_REQUIRED WORK:_ Reproduce every line of the data below verbatim, omitting the pictures.

Images of plotted data

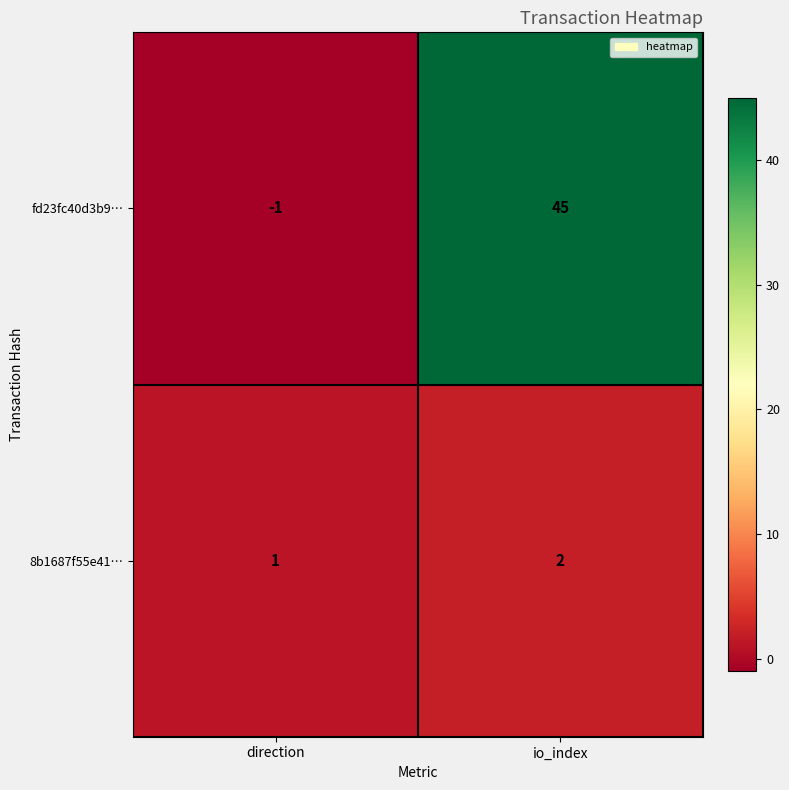

Reading left to right, extract all data points from this chart.

fd23fc40d3b9…: -1	45
8b1687f55e41…: 1	2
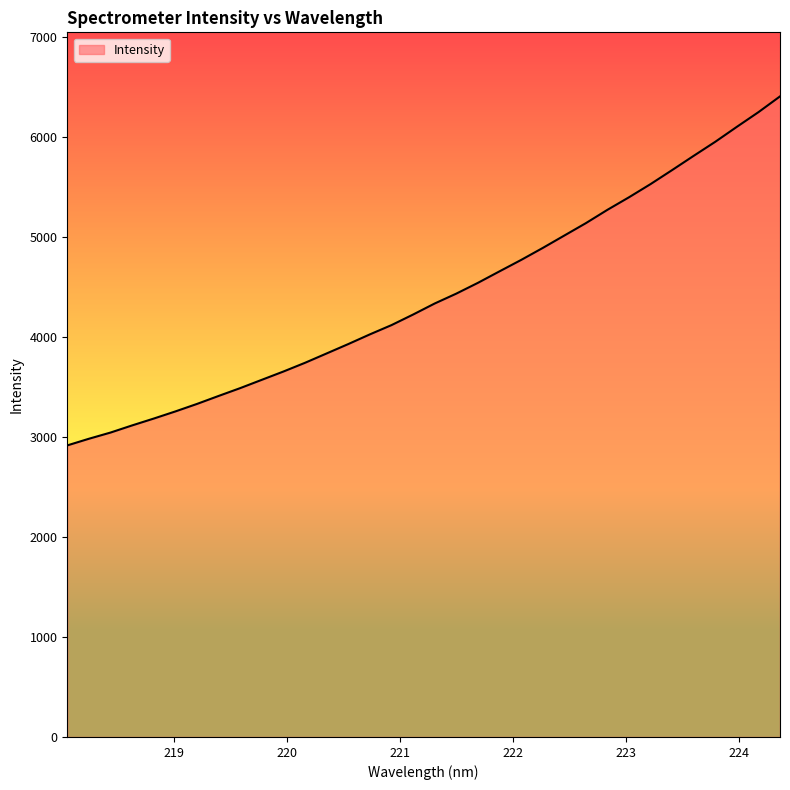

What is the greatest value displayed?

6410.0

_TASK ANSWER:_
Reading left to right, extract all data points from this chart.

fd23fc40d3b9…: -1	45
8b1687f55e41…: 1	2

What is the greatest value displayed?

6410.0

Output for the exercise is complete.